YOUR INSTRUCTIONS
The pictures must be left out, while the rest of the data is copied exactly.

== RECORDS TO PROCESS

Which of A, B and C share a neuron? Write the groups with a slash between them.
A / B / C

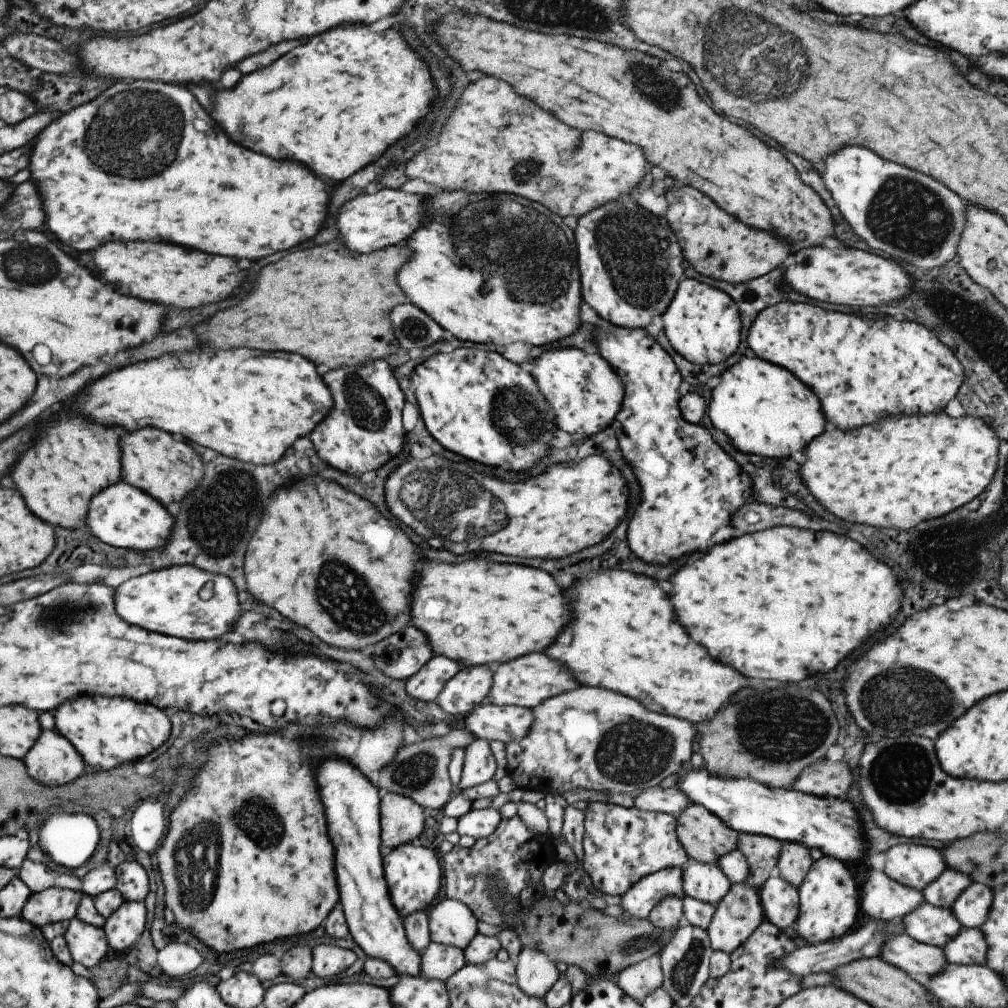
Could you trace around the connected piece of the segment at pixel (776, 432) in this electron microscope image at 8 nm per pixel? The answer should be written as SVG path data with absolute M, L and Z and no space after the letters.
M756 356L741 358L737 364L725 368L706 404L713 428L725 435L728 444L745 454L787 458L793 452L801 452L825 424L817 398L813 398L799 378Z

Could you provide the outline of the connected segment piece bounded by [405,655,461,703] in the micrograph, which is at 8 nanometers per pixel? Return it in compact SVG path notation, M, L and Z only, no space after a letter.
M433 655L413 676L405 679L405 692L416 701L435 702L445 682L449 682L461 666L459 662Z

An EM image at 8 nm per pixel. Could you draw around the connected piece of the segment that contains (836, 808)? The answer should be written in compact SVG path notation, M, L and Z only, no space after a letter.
M689 765L679 772L677 784L691 803L705 806L729 829L774 838L782 843L802 844L805 848L817 848L825 856L843 864L855 864L867 854L867 844L861 840L861 824L855 818L849 800L839 797L817 797L786 788L769 788L759 782L745 779L719 778L707 774L703 767L693 770Z

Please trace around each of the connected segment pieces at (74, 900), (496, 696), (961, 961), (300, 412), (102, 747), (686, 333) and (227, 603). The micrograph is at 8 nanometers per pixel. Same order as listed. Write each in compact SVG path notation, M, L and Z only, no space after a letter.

====

RESULT
Which of A, B and C share a neuron? Write the groups with a slash between them.
A / B / C

Could you trace around the connected piece of the segment at pixel (776, 432) in this electron microscope image at 8 nm per pixel? The answer should be written as SVG path data with absolute M, L and Z and no space after the letters.
M756 356L741 358L737 364L725 368L706 404L713 428L725 435L728 444L745 454L787 458L793 452L801 452L825 424L817 398L813 398L799 378Z

Could you provide the outline of the connected segment piece bounded by [405,655,461,703] in the micrograph, which is at 8 nanometers per pixel? Return it in compact SVG path notation, M, L and Z only, no space after a letter.
M433 655L413 676L405 679L405 692L416 701L435 702L445 682L449 682L461 666L459 662Z

An EM image at 8 nm per pixel. Could you draw around the connected piece of the segment that contains (836, 808)? The answer should be written in compact SVG path notation, M, L and Z only, no space after a letter.
M689 765L679 772L677 784L691 803L705 806L729 829L774 838L782 843L802 844L805 848L817 848L825 856L843 864L855 864L867 854L867 844L861 840L861 824L855 818L849 800L839 797L817 797L786 788L769 788L759 782L745 779L719 778L707 774L703 767L693 770Z

Please trace around each of the connected segment pieces at (74, 900), (496, 696), (961, 961), (300, 412), (102, 747), (686, 333) and (227, 603). The micrograph is at 8 nanometers per pixel. Same order as listed. Write each in compact SVG path notation, M, L and Z only, no space after a letter.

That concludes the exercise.